* _Study text_:
# Best ADSL 2+ WiFi Router......?



## abhinav_bipnesh (May 29, 2008)

Hi,
I am looking for a ADSL 2+ WiFi router which one to buy.

Thanks in advance.....


----------



## Akshay (Jun 12, 2008)

go 4 netgear dg834g (dunno if it is still available or has it been discontinued)


----------



## speedyguy (Jun 12, 2008)

price range...any idea?

Enjoy~!


----------



## net_addict (Jun 12, 2008)

i have a packed netgear ADSL + wifi at home.couldnt use it as my ISP doesnt support . bought it at 3.5k few months back.should be arnd 2.8-3k right now.

you can have mine for a low price , its all packed as i couldnt use it .

m using Dlink right now.


----------



## speedyguy (Jun 12, 2008)

which one shud i opt fr connecting to 2 desktops n 3 wireless laps....


----------



## abhinav_bipnesh (Jun 12, 2008)

net_addict said:


> i have a packed netgear ADSL + wifi at home.couldnt use it as my ISP doesnt support . bought it at 3.5k few months back.should be arnd 2.8-3k right now.
> 
> you can have mine for a low price , its all packed as i couldnt use it .
> 
> m using Dlink right now.



That will be fine but right now i am a airtel subscriber so did they support this one or not i dont know so i have to confrim with them. thanks for the offer if they support then i may be considering the offer.

Thanks in advance..........


----------



## net_addict (Jun 12, 2008)

yea its fine . BSNL ,Airtel , Tata Indicom use ADSL (as far as i know).

@speedguy: most routers have 4 ports for connecting desktops . so you can use any router.Netgear,Linksys,Dlink are the preferred ones.


----------



## speedyguy (Jun 13, 2008)

k thanx n do v have a 5 or 5+ port router.....i mean in same range of arnd 2-3.5k?

Enjoy~!


----------



## abhinav_bipnesh (Jun 13, 2008)

^^^^
yup we do have but will not be in the same range so you may have to search the market....

@net_addict
at what price your giving the router.


----------

* _What you need to do_:
a - Decide whether each statement agrees with the router thread: (i) net_addict paid 3.5k for the packed Netgear router; (ii) net_addict currently uses a Netgear router; (iii) net_addict says most routers have 4 ports for connecting desktops. Answer yes or no for each, quoting the words of the router thread that decide it.
b - Reproduce the router thread starting at "That will be" and ending at "the preferred ones.", renaming "Linksys" to "TP-Link".

* _Items listed in a dataset_:

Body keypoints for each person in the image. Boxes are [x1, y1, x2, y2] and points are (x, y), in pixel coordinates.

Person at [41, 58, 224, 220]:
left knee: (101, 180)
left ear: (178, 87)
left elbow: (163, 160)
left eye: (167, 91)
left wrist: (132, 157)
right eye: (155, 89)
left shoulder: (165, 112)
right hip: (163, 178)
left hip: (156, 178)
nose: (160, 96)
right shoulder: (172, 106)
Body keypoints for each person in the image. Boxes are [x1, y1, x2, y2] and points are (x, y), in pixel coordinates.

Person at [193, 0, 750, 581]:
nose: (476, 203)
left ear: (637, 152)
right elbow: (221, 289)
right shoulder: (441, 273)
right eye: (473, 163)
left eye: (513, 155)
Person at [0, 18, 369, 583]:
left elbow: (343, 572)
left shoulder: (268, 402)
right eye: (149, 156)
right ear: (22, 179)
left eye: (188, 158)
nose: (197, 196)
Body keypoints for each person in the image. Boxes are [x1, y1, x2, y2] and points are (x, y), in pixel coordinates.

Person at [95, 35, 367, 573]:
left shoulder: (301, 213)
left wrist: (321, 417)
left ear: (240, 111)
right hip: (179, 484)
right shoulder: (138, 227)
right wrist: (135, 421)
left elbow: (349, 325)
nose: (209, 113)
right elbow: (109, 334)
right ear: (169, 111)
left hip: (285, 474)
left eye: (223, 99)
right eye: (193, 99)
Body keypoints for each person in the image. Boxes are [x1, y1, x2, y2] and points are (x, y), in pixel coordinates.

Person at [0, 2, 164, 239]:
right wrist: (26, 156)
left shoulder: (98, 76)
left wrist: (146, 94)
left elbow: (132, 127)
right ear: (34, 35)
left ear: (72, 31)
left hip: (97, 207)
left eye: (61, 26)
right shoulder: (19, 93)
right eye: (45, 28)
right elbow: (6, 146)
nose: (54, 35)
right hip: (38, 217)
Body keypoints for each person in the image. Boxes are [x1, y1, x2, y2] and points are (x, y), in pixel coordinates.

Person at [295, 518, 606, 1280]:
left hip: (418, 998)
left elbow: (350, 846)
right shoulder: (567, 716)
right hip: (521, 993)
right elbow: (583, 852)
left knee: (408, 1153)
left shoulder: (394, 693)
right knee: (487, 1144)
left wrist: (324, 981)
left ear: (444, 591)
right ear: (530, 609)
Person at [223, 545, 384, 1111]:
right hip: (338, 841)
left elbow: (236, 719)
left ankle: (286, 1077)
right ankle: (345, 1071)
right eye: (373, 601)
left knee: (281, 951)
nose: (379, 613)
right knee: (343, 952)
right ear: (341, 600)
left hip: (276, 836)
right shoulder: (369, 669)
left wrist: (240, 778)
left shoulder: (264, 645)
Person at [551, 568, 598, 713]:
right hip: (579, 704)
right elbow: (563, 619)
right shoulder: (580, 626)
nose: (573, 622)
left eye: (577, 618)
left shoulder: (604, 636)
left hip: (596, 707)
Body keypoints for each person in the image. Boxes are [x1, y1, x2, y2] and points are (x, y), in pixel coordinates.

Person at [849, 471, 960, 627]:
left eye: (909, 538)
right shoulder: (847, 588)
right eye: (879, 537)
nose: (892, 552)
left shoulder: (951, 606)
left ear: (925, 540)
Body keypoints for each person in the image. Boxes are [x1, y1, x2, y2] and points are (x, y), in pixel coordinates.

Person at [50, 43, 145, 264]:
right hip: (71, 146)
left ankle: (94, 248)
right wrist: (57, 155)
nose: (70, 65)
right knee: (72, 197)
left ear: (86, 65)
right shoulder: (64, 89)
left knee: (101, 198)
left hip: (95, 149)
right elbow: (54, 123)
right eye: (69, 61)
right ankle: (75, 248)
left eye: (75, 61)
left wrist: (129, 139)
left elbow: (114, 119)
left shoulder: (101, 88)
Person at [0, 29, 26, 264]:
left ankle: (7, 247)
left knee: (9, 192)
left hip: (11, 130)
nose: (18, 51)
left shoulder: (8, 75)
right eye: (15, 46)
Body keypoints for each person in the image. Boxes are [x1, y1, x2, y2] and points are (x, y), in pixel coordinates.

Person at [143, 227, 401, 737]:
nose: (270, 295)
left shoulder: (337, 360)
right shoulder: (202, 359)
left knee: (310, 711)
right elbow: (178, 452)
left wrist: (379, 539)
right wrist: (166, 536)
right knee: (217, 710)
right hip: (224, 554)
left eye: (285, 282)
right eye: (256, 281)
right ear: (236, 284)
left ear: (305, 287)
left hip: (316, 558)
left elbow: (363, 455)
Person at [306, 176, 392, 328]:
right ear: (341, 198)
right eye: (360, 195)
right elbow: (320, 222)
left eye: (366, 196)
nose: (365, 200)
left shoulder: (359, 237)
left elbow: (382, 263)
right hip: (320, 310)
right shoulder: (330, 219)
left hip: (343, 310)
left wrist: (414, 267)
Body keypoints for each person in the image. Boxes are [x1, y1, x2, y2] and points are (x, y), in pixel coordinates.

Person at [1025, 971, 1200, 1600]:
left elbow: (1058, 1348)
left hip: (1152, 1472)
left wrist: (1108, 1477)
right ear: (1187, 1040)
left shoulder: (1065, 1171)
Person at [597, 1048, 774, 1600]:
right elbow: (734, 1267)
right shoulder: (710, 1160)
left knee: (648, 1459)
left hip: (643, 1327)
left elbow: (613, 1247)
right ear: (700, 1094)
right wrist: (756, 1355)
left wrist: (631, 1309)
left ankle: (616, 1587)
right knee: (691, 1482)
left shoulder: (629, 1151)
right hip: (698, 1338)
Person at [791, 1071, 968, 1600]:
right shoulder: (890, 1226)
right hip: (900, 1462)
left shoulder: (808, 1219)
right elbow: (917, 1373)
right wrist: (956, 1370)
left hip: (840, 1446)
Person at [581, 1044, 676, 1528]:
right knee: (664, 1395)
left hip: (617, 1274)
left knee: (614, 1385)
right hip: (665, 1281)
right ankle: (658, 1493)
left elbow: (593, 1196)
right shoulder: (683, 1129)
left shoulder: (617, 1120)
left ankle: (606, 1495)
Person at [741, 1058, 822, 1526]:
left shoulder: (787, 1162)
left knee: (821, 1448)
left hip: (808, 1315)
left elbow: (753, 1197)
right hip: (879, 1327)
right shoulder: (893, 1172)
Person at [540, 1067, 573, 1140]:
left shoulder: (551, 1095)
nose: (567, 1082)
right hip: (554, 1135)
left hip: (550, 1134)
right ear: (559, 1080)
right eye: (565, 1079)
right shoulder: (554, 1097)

* _Answers by item_:
a -
(i) Yes: "bought it at 3.5k few months back"
(ii) No: "m using Dlink right now."
(iii) Yes: "most routers have 4 ports for connecting desktops"

b -
That will be fine but right now i am a airtel subscriber so did they support this one or not i dont know so i have to confrim with them. thanks for the offer if they support then i may be considering the offer.

Thanks in advance..........


----------



## net_addict (Jun 12, 2008)

yea its fine . BSNL ,Airtel , Tata Indicom use ADSL (as far as i know).

@speedguy: most routers have 4 ports for connecting desktops . so you can use any router.Netgear,TP-Link,Dlink are the preferred ones.